**AUFGABE**
Schreib den Quelltext aller Einträge Zeile für Zeile unverändert ab. Die Bilder lässt du in deiner Antwort weg.
=== VORLIEGENDE EINTRÄGE ===
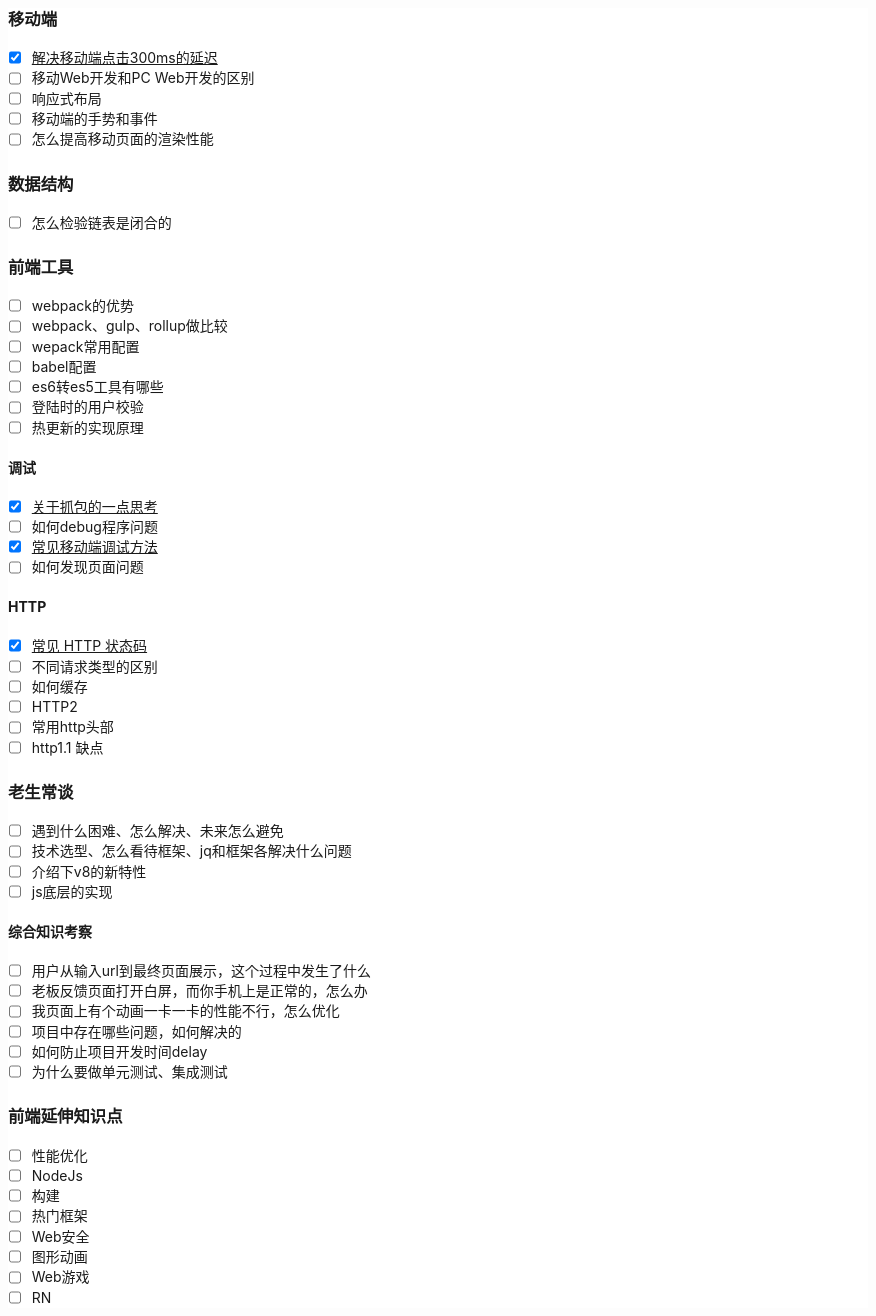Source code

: ### 移动端
- [x] [解决移动端点击300ms的延迟](hzfe-qa-2017/K-Mobile/300ms-delay.md)
- [ ] 移动Web开发和PC Web开发的区别
- [ ] 响应式布局
- [ ] 移动端的手势和事件
- [ ] 怎么提高移动页面的渲染性能

### 数据结构
- [ ] 怎么检验链表是闭合的

### 前端工具
- [ ] webpack的优势
- [ ] webpack、gulp、rollup做比较
- [ ] wepack常用配置
- [ ] babel配置
- [ ] es6转es5工具有哪些
- [ ] 登陆时的用户校验
- [ ] 热更新的实现原理

#### 调试
- [x] [关于抓包的一点思考](hzfe-qa-2017/N-debug/packet-capture.md)
- [ ] 如何debug程序问题
- [x] [常见移动端调试方法](hzfe-qa-2017/N-debug/mobile-debug.md)
- [ ] 如何发现页面问题

#### HTTP
- [x] [常见 HTTP 状态码](hzfe-qa-2017/O-HTTP/most-common-status-code.md)
- [ ] 不同请求类型的区别
- [ ] 如何缓存
- [ ] HTTP2
- [ ] 常用http头部
- [ ] http1.1 缺点

### 老生常谈
- [ ] 遇到什么困难、怎么解决、未来怎么避免
- [ ] 技术选型、怎么看待框架、jq和框架各解决什么问题
- [ ] 介绍下v8的新特性
- [ ] js底层的实现

#### 综合知识考察
- [ ] 用户从输入url到最终页面展示，这个过程中发生了什么
- [ ] 老板反馈页面打开白屏，而你手机上是正常的，怎么办
- [ ] 我页面上有个动画一卡一卡的性能不行，怎么优化
- [ ] 项目中存在哪些问题，如何解决的
- [ ] 如何防止项目开发时间delay
- [ ] 为什么要做单元测试、集成测试

### 前端延伸知识点
- [ ] 性能优化
- [ ] NodeJs
- [ ] 构建
- [ ] 热门框架
- [ ] Web安全
- [ ] 图形动画
- [ ] Web游戏
- [ ] RN
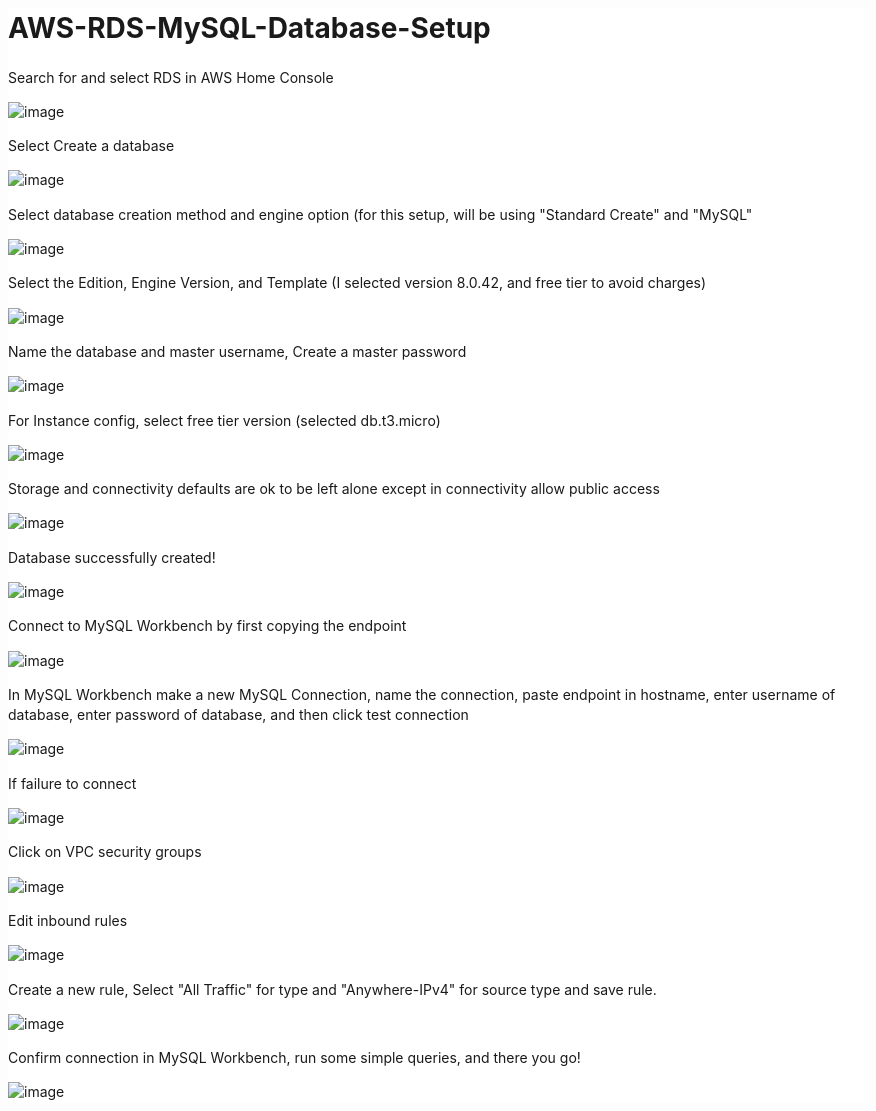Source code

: # AWS-RDS-MySQL-Database-Setup

Search for and select RDS in AWS Home Console

<img width="1714" height="394" alt="image" src="https://github.com/user-attachments/assets/06272076-8f81-492c-894b-6b9a758c4e11" />

Select Create a database 

<img width="802" height="362" alt="image" src="https://github.com/user-attachments/assets/76a8f8c0-04a8-4ccc-99f2-66b2fd7d9d25" />

Select database creation method and engine option (for this setup, will be using "Standard Create" and "MySQL"

<img width="2988" height="1128" alt="image" src="https://github.com/user-attachments/assets/ba3f318d-fc3e-4a9d-b2dd-8ab826c2a0b3" />

Select the Edition, Engine Version, and Template (I selected version 8.0.42, and free tier to avoid charges)

<img width="3006" height="1356" alt="image" src="https://github.com/user-attachments/assets/5e88dffd-321f-412a-a74a-9c404fa1e67a" />

Name the database and master username, Create a master password

<img width="2388" height="1134" alt="image" src="https://github.com/user-attachments/assets/6d739a62-0453-4802-a336-bb53344b2345" />

For Instance config, select free tier version (selected db.t3.micro)

<img width="2216" height="786" alt="image" src="https://github.com/user-attachments/assets/afc21d2f-e2e9-4b24-98db-fb9a6c1df303" />

Storage and connectivity defaults are ok to be left alone except in connectivity allow public access 

<img width="2970" height="912" alt="image" src="https://github.com/user-attachments/assets/406d8447-7587-4acb-a162-cbd4dbe23661" />

Database successfully created!

<img width="2962" height="326" alt="image" src="https://github.com/user-attachments/assets/45b84420-4b53-405b-97fe-fb517e56710d" />

Connect to MySQL Workbench by first copying the endpoint

<img width="1414" height="1058" alt="image" src="https://github.com/user-attachments/assets/d504db87-e7c3-4429-9f44-1403928e9eea" />

In MySQL Workbench make a new MySQL Connection, name the connection, paste endpoint in hostname, enter username of database, enter password of database, and then click test connection 

<img width="2358" height="1366" alt="image" src="https://github.com/user-attachments/assets/52ac9b79-6d71-4bb1-b5da-5dc80bf4da52" />

If failure to connect 

<img width="508" height="252" alt="image" src="https://github.com/user-attachments/assets/591625f4-58be-42f8-b8b6-69540b8c9da7" />

Click on VPC security groups

<img width="1178" height="282" alt="image" src="https://github.com/user-attachments/assets/72a3f9f8-0820-4fe0-9ed1-37ed0cc1529b" />

Edit inbound rules 

<img width="1430" height="314" alt="image" src="https://github.com/user-attachments/assets/4f9343cb-74ac-49cf-b035-5b592fa555db" /> 

Create a new rule, Select "All Traffic" for type and "Anywhere-IPv4" for source type and save rule.

<img width="1482" height="1110" alt="image" src="https://github.com/user-attachments/assets/f76066b0-b7eb-4e13-8e83-bb1ba7f51731" />

Confirm connection in MySQL Workbench, run some simple queries, and there you go!

<img width="1164" height="970" alt="image" src="https://github.com/user-attachments/assets/2d8f3775-df93-4031-ba34-efa51d8ab245" />
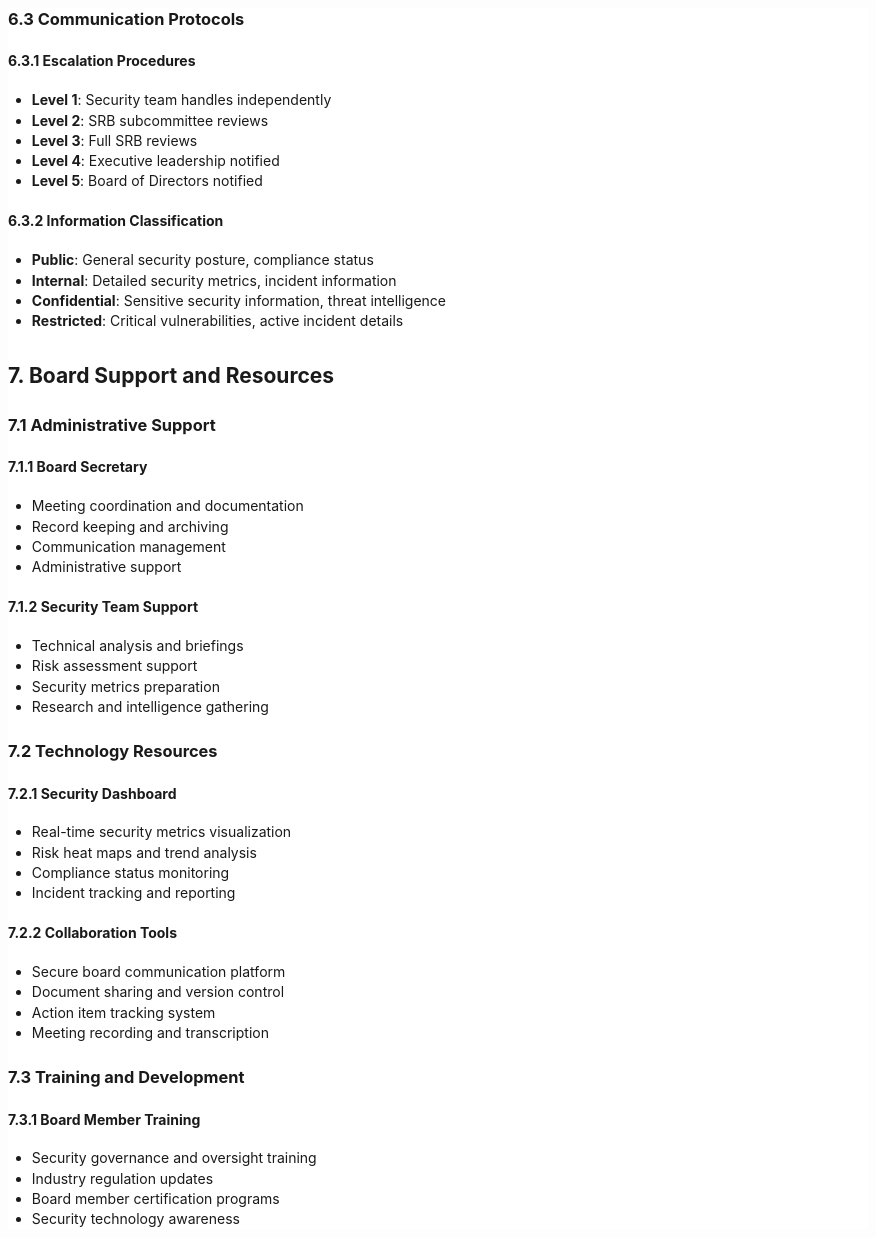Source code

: ### 6.3 Communication Protocols

#### 6.3.1 Escalation Procedures
- **Level 1**: Security team handles independently
- **Level 2**: SRB subcommittee reviews
- **Level 3**: Full SRB reviews
- **Level 4**: Executive leadership notified
- **Level 5**: Board of Directors notified

#### 6.3.2 Information Classification
- **Public**: General security posture, compliance status
- **Internal**: Detailed security metrics, incident information
- **Confidential**: Sensitive security information, threat intelligence
- **Restricted**: Critical vulnerabilities, active incident details

## 7. Board Support and Resources

### 7.1 Administrative Support

#### 7.1.1 Board Secretary
- Meeting coordination and documentation
- Record keeping and archiving
- Communication management
- Administrative support

#### 7.1.2 Security Team Support
- Technical analysis and briefings
- Risk assessment support
- Security metrics preparation
- Research and intelligence gathering

### 7.2 Technology Resources

#### 7.2.1 Security Dashboard
- Real-time security metrics visualization
- Risk heat maps and trend analysis
- Compliance status monitoring
- Incident tracking and reporting

#### 7.2.2 Collaboration Tools
- Secure board communication platform
- Document sharing and version control
- Action item tracking system
- Meeting recording and transcription

### 7.3 Training and Development

#### 7.3.1 Board Member Training
- Security governance and oversight training
- Industry regulation updates
- Board member certification programs
- Security technology awareness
===
**DEINE LÖSUNG**
Source code

: ### 移动端
- [x] [解决移动端点击300ms的延迟](hzfe-qa-2017/K-Mobile/300ms-delay.md)
- [ ] 移动Web开发和PC Web开发的区别
- [ ] 响应式布局
- [ ] 移动端的手势和事件
- [ ] 怎么提高移动页面的渲染性能

### 数据结构
- [ ] 怎么检验链表是闭合的

### 前端工具
- [ ] webpack的优势
- [ ] webpack、gulp、rollup做比较
- [ ] wepack常用配置
- [ ] babel配置
- [ ] es6转es5工具有哪些
- [ ] 登陆时的用户校验
- [ ] 热更新的实现原理

#### 调试
- [x] [关于抓包的一点思考](hzfe-qa-2017/N-debug/packet-capture.md)
- [ ] 如何debug程序问题
- [x] [常见移动端调试方法](hzfe-qa-2017/N-debug/mobile-debug.md)
- [ ] 如何发现页面问题

#### HTTP
- [x] [常见 HTTP 状态码](hzfe-qa-2017/O-HTTP/most-common-status-code.md)
- [ ] 不同请求类型的区别
- [ ] 如何缓存
- [ ] HTTP2
- [ ] 常用http头部
- [ ] http1.1 缺点

### 老生常谈
- [ ] 遇到什么困难、怎么解决、未来怎么避免
- [ ] 技术选型、怎么看待框架、jq和框架各解决什么问题
- [ ] 介绍下v8的新特性
- [ ] js底层的实现

#### 综合知识考察
- [ ] 用户从输入url到最终页面展示，这个过程中发生了什么
- [ ] 老板反馈页面打开白屏，而你手机上是正常的，怎么办
- [ ] 我页面上有个动画一卡一卡的性能不行，怎么优化
- [ ] 项目中存在哪些问题，如何解决的
- [ ] 如何防止项目开发时间delay
- [ ] 为什么要做单元测试、集成测试

### 前端延伸知识点
- [ ] 性能优化
- [ ] NodeJs
- [ ] 构建
- [ ] 热门框架
- [ ] Web安全
- [ ] 图形动画
- [ ] Web游戏
- [ ] RN
Source code

: # AWS-RDS-MySQL-Database-Setup

Search for and select RDS in AWS Home Console

<img width="1714" height="394" alt="image" src="https://github.com/user-attachments/assets/06272076-8f81-492c-894b-6b9a758c4e11" />

Select Create a database 

<img width="802" height="362" alt="image" src="https://github.com/user-attachments/assets/76a8f8c0-04a8-4ccc-99f2-66b2fd7d9d25" />

Select database creation method and engine option (for this setup, will be using "Standard Create" and "MySQL"

<img width="2988" height="1128" alt="image" src="https://github.com/user-attachments/assets/ba3f318d-fc3e-4a9d-b2dd-8ab826c2a0b3" />

Select the Edition, Engine Version, and Template (I selected version 8.0.42, and free tier to avoid charges)

<img width="3006" height="1356" alt="image" src="https://github.com/user-attachments/assets/5e88dffd-321f-412a-a74a-9c404fa1e67a" />

Name the database and master username, Create a master password

<img width="2388" height="1134" alt="image" src="https://github.com/user-attachments/assets/6d739a62-0453-4802-a336-bb53344b2345" />

For Instance config, select free tier version (selected db.t3.micro)

<img width="2216" height="786" alt="image" src="https://github.com/user-attachments/assets/afc21d2f-e2e9-4b24-98db-fb9a6c1df303" />

Storage and connectivity defaults are ok to be left alone except in connectivity allow public access 

<img width="2970" height="912" alt="image" src="https://github.com/user-attachments/assets/406d8447-7587-4acb-a162-cbd4dbe23661" />

Database successfully created!

<img width="2962" height="326" alt="image" src="https://github.com/user-attachments/assets/45b84420-4b53-405b-97fe-fb517e56710d" />

Connect to MySQL Workbench by first copying the endpoint

<img width="1414" height="1058" alt="image" src="https://github.com/user-attachments/assets/d504db87-e7c3-4429-9f44-1403928e9eea" />

In MySQL Workbench make a new MySQL Connection, name the connection, paste endpoint in hostname, enter username of database, enter password of database, and then click test connection 

<img width="2358" height="1366" alt="image" src="https://github.com/user-attachments/assets/52ac9b79-6d71-4bb1-b5da-5dc80bf4da52" />

If failure to connect 

<img width="508" height="252" alt="image" src="https://github.com/user-attachments/assets/591625f4-58be-42f8-b8b6-69540b8c9da7" />

Click on VPC security groups

<img width="1178" height="282" alt="image" src="https://github.com/user-attachments/assets/72a3f9f8-0820-4fe0-9ed1-37ed0cc1529b" />

Edit inbound rules 

<img width="1430" height="314" alt="image" src="https://github.com/user-attachments/assets/4f9343cb-74ac-49cf-b035-5b592fa555db" /> 

Create a new rule, Select "All Traffic" for type and "Anywhere-IPv4" for source type and save rule.

<img width="1482" height="1110" alt="image" src="https://github.com/user-attachments/assets/f76066b0-b7eb-4e13-8e83-bb1ba7f51731" />

Confirm connection in MySQL Workbench, run some simple queries, and there you go!

<img width="1164" height="970" alt="image" src="https://github.com/user-attachments/assets/2d8f3775-df93-4031-ba34-efa51d8ab245" />
Source code

: ### 6.3 Communication Protocols

#### 6.3.1 Escalation Procedures
- **Level 1**: Security team handles independently
- **Level 2**: SRB subcommittee reviews
- **Level 3**: Full SRB reviews
- **Level 4**: Executive leadership notified
- **Level 5**: Board of Directors notified

#### 6.3.2 Information Classification
- **Public**: General security posture, compliance status
- **Internal**: Detailed security metrics, incident information
- **Confidential**: Sensitive security information, threat intelligence
- **Restricted**: Critical vulnerabilities, active incident details

## 7. Board Support and Resources

### 7.1 Administrative Support

#### 7.1.1 Board Secretary
- Meeting coordination and documentation
- Record keeping and archiving
- Communication management
- Administrative support

#### 7.1.2 Security Team Support
- Technical analysis and briefings
- Risk assessment support
- Security metrics preparation
- Research and intelligence gathering

### 7.2 Technology Resources

#### 7.2.1 Security Dashboard
- Real-time security metrics visualization
- Risk heat maps and trend analysis
- Compliance status monitoring
- Incident tracking and reporting

#### 7.2.2 Collaboration Tools
- Secure board communication platform
- Document sharing and version control
- Action item tracking system
- Meeting recording and transcription

### 7.3 Training and Development

#### 7.3.1 Board Member Training
- Security governance and oversight training
- Industry regulation updates
- Board member certification programs
- Security technology awareness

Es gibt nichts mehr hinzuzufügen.